Comme prévu, la réunion de Séoul du G20 a abouti à un accord purement formel destiné à sauver des apparences malmenées par les divergences de vues.

 En dépit des déclarations optimistes de certains experts, les conséquences de la crise financière de 2007-2008 continuent d'être durement ressenties par nombre d'économies de la planète.
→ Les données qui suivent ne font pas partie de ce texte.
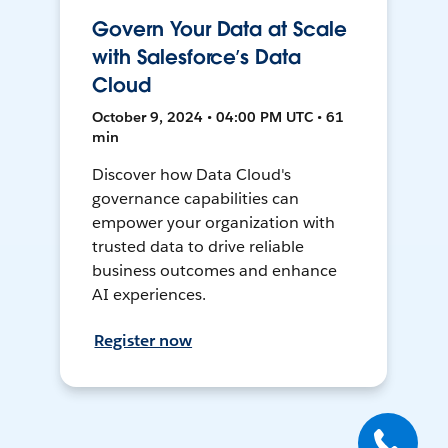
Govern Your Data at Scale
with Salesforce’s Data
Cloud
October 9, 2024 • 04:00 PM UTC • 61
min
Discover how Data Cloud's
governance capabilities can
empower your organization with
trusted data to drive reliable
business outcomes and enhance
AI experiences.
Register now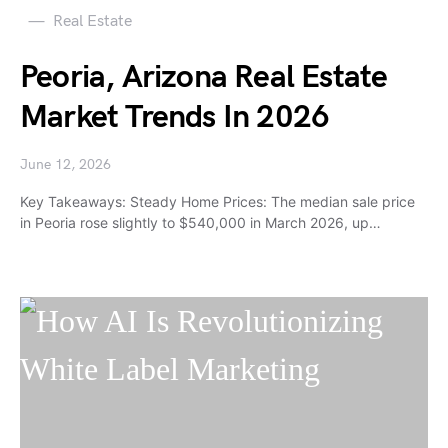
Real Estate
Peoria, Arizona Real Estate
Market Trends In 2026
June 12, 2026
Key Takeaways: Steady Home Prices: The median sale price
in Peoria rose slightly to $540,000 in March 2026, up…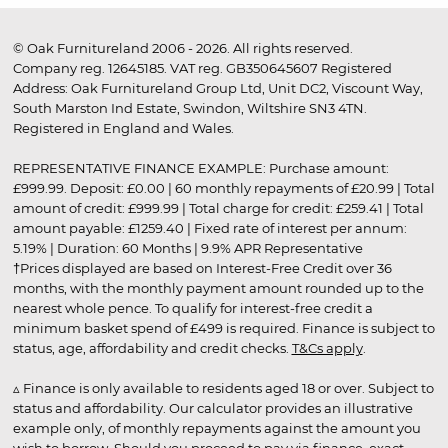
© Oak Furnitureland 2006 - 2026. All rights reserved.
Company reg. 12645185. VAT reg. GB350645607 Registered
Address: Oak Furnitureland Group Ltd, Unit DC2, Viscount Way,
South Marston Ind Estate, Swindon, Wiltshire SN3 4TN.
Registered in England and Wales.
REPRESENTATIVE FINANCE EXAMPLE: Purchase amount:
£999.99. Deposit: £0.00 | 60 monthly repayments of £20.99 | Total
amount of credit: £999.99 | Total charge for credit: £259.41 | Total
amount payable: £1259.40 | Fixed rate of interest per annum:
5.19% | Duration: 60 Months | 9.9% APR Representative
†Prices displayed are based on Interest-Free Credit over 36
months, with the monthly payment amount rounded up to the
nearest whole pence. To qualify for interest-free credit a
minimum basket spend of £499 is required. Finance is subject to
status, age, affordability and credit checks.
T&Cs apply
.
▵ Finance is only available to residents aged 18 or over. Subject to
status and affordability. Our calculator provides an illustrative
example only, of monthly repayments against the amount you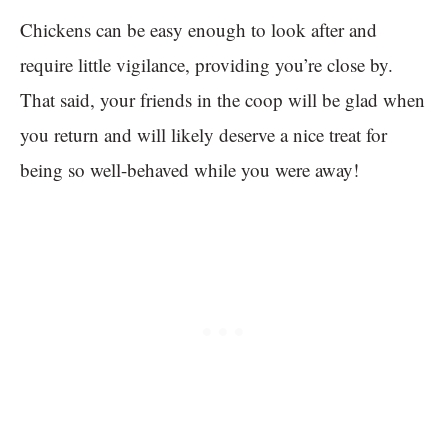
Chickens can be easy enough to look after and
require little vigilance, providing you’re close by.
That said, your friends in the coop will be glad when
you return and will likely deserve a nice treat for
being so well-behaved while you were away!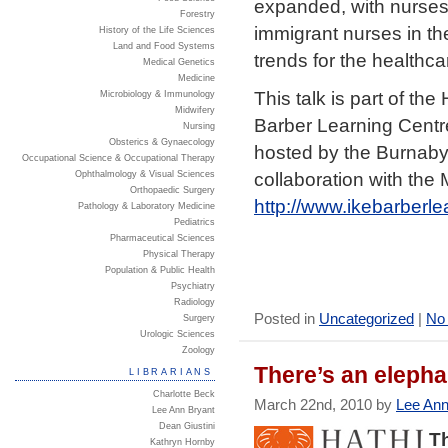
expanded, with nurses 
Forestry
immigrant nurses in th
History of the Life Sciences
Land and Food Systems
trends for the health
Medical Genetics
Medicine
This talk is part of the
Microbiology & Immunology
Midwifery
Barber Learning Centr
Nursing
Obsterics & Gynaecology
hosted by the Burnaby
Occupational Science & Occupational Therapy
collaboration with the
Ophthalmology & Visual Sciences
Orthopaedic Surgery
http://www.ikebarberl
Pathology & Laboratory Medicine
Pediatrics
Pharmaceutical Sciences
Physical Therapy
Population & Public Health
Psychiatry
Radiology
Posted in
Uncategorized
|
No
Surgery
Urologic Sciences
Zoology
There’s an elephan
LIBRARIANS
Charlotte Beck
March 22nd, 2010 by
Lee Ann
Lee Ann Bryant
Dean Giustini
Th
Kathryn Hornby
La mollesse de la reprise nourrit des tensions et exacerbe naturellement la concurrence mondiale en creusant les déficits des comptes courants de nombreux pays, qui voient dans l'excédent chinois la cause de leurs difficultés.
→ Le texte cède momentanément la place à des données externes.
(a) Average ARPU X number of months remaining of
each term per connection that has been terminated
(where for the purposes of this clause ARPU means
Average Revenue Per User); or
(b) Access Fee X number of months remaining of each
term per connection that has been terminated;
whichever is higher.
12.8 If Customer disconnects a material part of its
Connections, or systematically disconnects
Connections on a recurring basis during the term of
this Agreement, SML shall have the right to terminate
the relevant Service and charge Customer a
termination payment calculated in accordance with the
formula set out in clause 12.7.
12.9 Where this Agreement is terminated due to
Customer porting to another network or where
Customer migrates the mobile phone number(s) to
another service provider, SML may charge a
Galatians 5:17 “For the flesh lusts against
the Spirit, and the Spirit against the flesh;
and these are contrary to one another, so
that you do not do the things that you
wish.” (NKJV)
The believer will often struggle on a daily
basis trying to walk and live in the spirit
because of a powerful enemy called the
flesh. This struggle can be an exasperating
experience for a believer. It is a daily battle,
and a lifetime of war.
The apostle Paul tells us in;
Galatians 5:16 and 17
 Les médias occidentaux, qui entonnaient d'une seule voix, à la suite des gourous américains de la finance, l'antienne de la sous-évaluation de la monnaie chinoise rendue responsable de tous les maux de la planète, ont dû revoir rapidement leurs partitions.

 La décision de la Maison-Blanche d'injecter 600 milliards de dollars de liquidités dans l'économie américaine a rendu l'argumentaire plutôt difficile à faire admettre. La guerre monétaire est apparue au grand jour cet automne, lorsque plusieurs pays, Etats-Unis, Brésil, Corée du Sud, Thaïlande?, ont dévalué leur monnaie nationale pour tenter d'améliorer la compétitivité de leurs exportations nationales et attirer également des investissements. Les méthodes utilisées varient : intervention directe sur le marché monétaire ou manipulation du taux de change par l'injection d'argent liquide, mais l'objectif est le même. Ainsi, la décision de la Réserve fédérale des Etats-Unis de racheter 600 milliards de dollars d'obligations d'Etat en huit mois signifie en fait le recours à la planche à billets.
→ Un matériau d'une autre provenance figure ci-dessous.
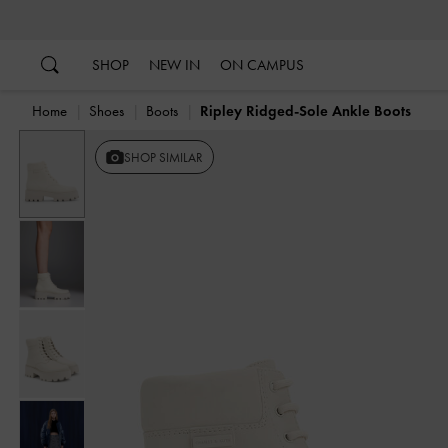
…
…
SHOP
NEW IN
ON CAMPUS
Home
Shoes
Boots
Ripley Ridged-Sole Ankle Boots
SHOP SIMILAR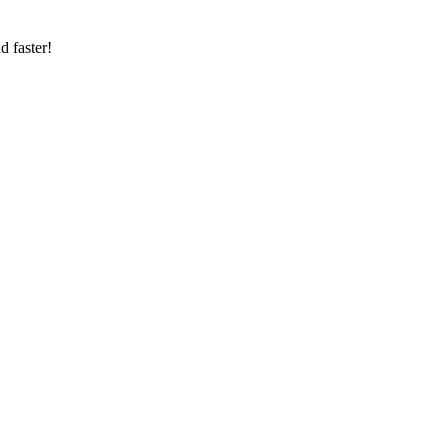
d faster!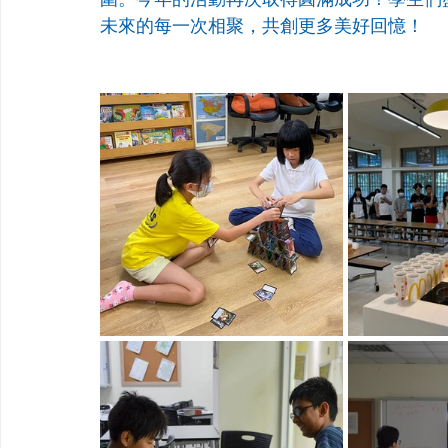
未來的每一次相聚，共創更多美好回憶！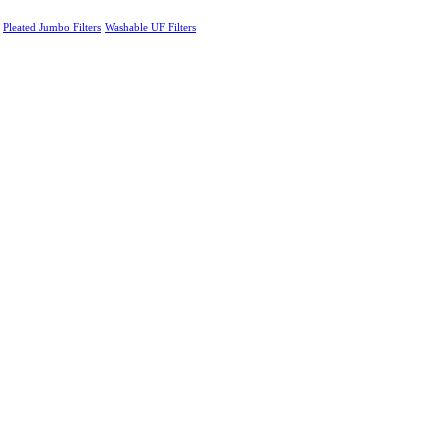
Pleated Jumbo Filters
Washable UF Filters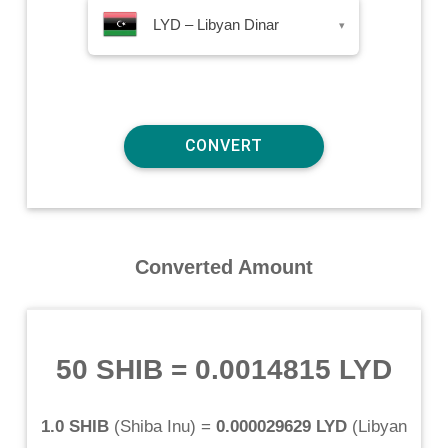
LYD – Libyan Dinar
▾
Converted Amount
50 SHIB
=
0.0014815 LYD
1.0 SHIB
(
Shiba Inu
) =
0.000029629 LYD
(
Libyan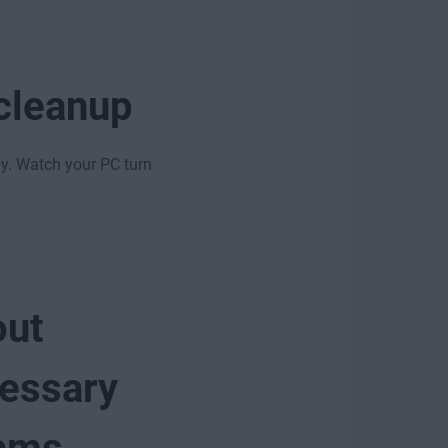
 cleanup
gy. Watch your PC turn
out
essary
 La guerre des monnaies n'est donc pas, à l'évidence, le seul fait de Pékin mais est un sport pratiqué par de nombreux acteurs.

 Le désordre monétaire sur lequel se focalisent les médias occidentaux, avec force considérations «techniques», n'est pourtant que le résultat du refus entêté des grandes puissances à instaurer un minimum de régulation internationale et de l'obstination américaine à conserver le statu quo.

 Washington, qui en tire un bénéfice incommensurable, est rétif à toute remise en question du rôle de monnaie de réserve mondiale du dollar. Les alliés européens, divisés et sans substance politique, ont beau faire savoir que la baisse du dollar porte un préjudice direct à l'euro et donc à la reprise économique dans leur région, les Américains font la sourde oreille et pointent un doigt accusateur vers Pékin. Certes, le G20 s'est mis d'accord pour éviter les dévaluations compétitives, mais sans envisager une coordination, même minimale, des politiques monétaires.

 Sans doute pour compenser un affichage peu flatteur, il a été décidé à Séoul de réaménager un tant soit peu les rôles au sein des institutions financières multilatérales. La représentativité des pays émergents est améliorée au sein du Conseil des directeurs du FMI, sans modifier les rapports de force actuels. La concession est bien maigre et, s'ils peuvent espérer bénéficier plus aisément des facilités du FMI, les pays émergents ne renforcent pas leur poids, déjà fort relatif au sein des instances du système économique mondial.

 Le G20 est un théâtre d'ombres, dont la seule utilité réelle est de servir de plateforme de communication à des leaders politiques.